Gallagher's long tenure as a series editor at UNC Press resulted in the press's acquisition of numerous classic military history studies along with publication of the venerable Military Campaigns of the Civil War anthology series, but it remains a career curiosity that Gallagher himself never tried his hand at a Civil War campaign or battle history. Nevertheless, many of the essays in this compilation are concerned with military topics of personal interest to the writer. These include critiques and comparisons of the generalships of Grant, Lee, Sheridan, Jackson, and others, and several essays address the Battle of Gettysburg on some level.
Numerous essays address books and present recommendations. In them, Gallagher mines his decades of research and study to offer readers short "best of" lists or highlight gems (hidden or otherwise) when it comes to categories like soldier letters, female Confederate writers, publications by veterans who were Harvard graduates, and more. Indispensable diaries (ex. those of Gideon Welles, John B. Jones, Josiah Gorgas, and more) and other wartime accounts are discussed in a number of informative standalone essays. Gallagher also devotes entire essays to memorializing the careers and influential historiographical contributions of important past historians, among them David Potter, Ella Lonn, Harry Pfanz, and Allan Nevins.
The above refers to just a selection of the volume's total range.
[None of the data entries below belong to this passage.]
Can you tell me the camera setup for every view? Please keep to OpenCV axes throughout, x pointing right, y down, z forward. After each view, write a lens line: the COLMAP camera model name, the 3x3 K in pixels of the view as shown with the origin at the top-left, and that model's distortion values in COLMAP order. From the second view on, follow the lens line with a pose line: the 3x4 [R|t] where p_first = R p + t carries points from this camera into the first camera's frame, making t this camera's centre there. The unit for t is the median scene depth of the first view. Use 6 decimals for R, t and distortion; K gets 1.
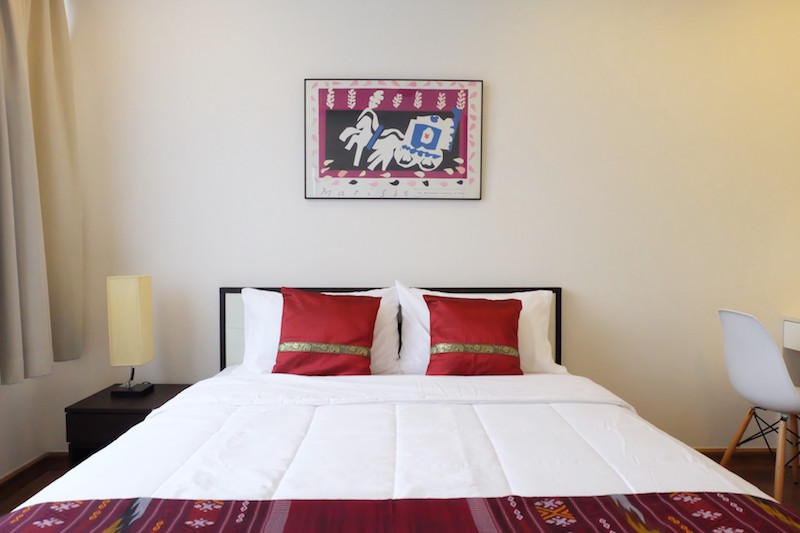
lens RADIAL K [[547.0, 0, 394.5], [0, 547.0, 267.7], [0, 0, 1]] dist [-0.093930, 0.086929]
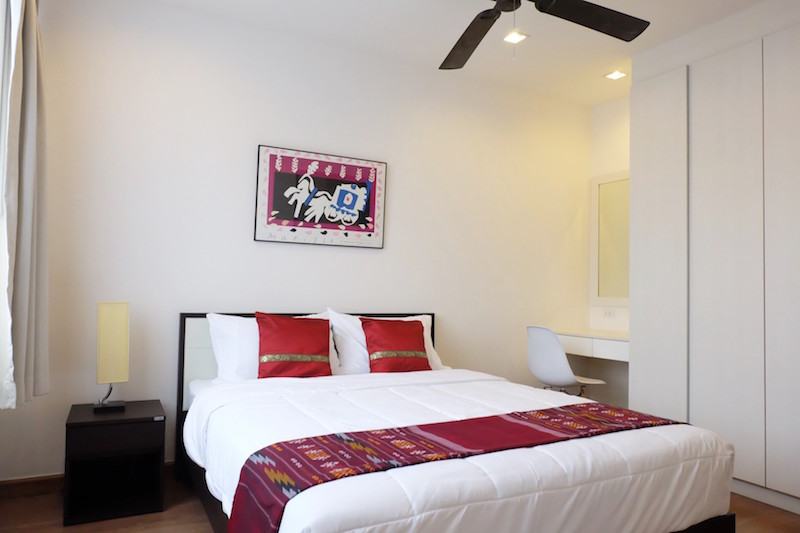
lens RADIAL K [[547.0, 0, 394.5], [0, 547.0, 267.7], [0, 0, 1]] dist [-0.093930, 0.086929]
pose [[0.890277, 0.034756, 0.454090, -0.442208], [-0.003856, 0.997623, -0.068798, 0.017509], [-0.455402, 0.059498, 0.888295, -0.232549]]
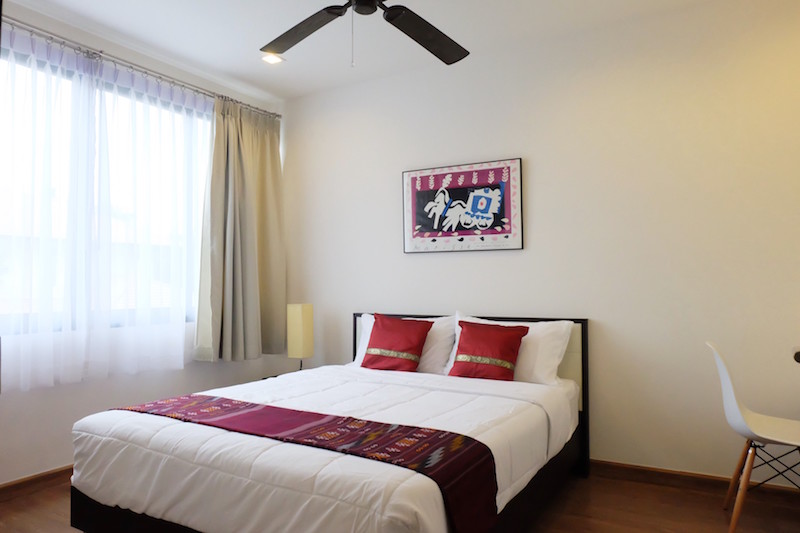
lens RADIAL K [[547.0, 0, 394.5], [0, 547.0, 267.7], [0, 0, 1]] dist [-0.093930, 0.086929]
pose [[0.852944, -0.020614, -0.521595, 0.578483], [-0.013172, 0.998052, -0.060982, 0.001550], [0.521836, 0.058885, 0.851011, -0.255831]]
Gallagher additionally addresses battlefield interpretation and preservation, the depiction of Civil War topics in film, and numerous other subjects at the intersection of history and memory.
The volume is promoted as one that won't likely be read cover to cover in typical front to back fashion, but this reviewer, who doesn't often find books like this appealing, did just that and found the experience to be a thoroughly engaging one. For the most part, Gallagher's essays adopt the attitude one would like to get from a distinguished emeritus historian, one that is curious and respectful of current trends among the profession's more youthful movements but also wary of where those might take us. Exposing readers of all levels to the full range of Gary Gallagher's scholarly interests and attainments as teacher, writer, interpretive pioneer (ex. in the area of Union soldier motivation), media popularizer, guide, and editor, The Enduring Civil War is a recommended collection of viewpoints from one of the true deans of the modern Civil War history profession.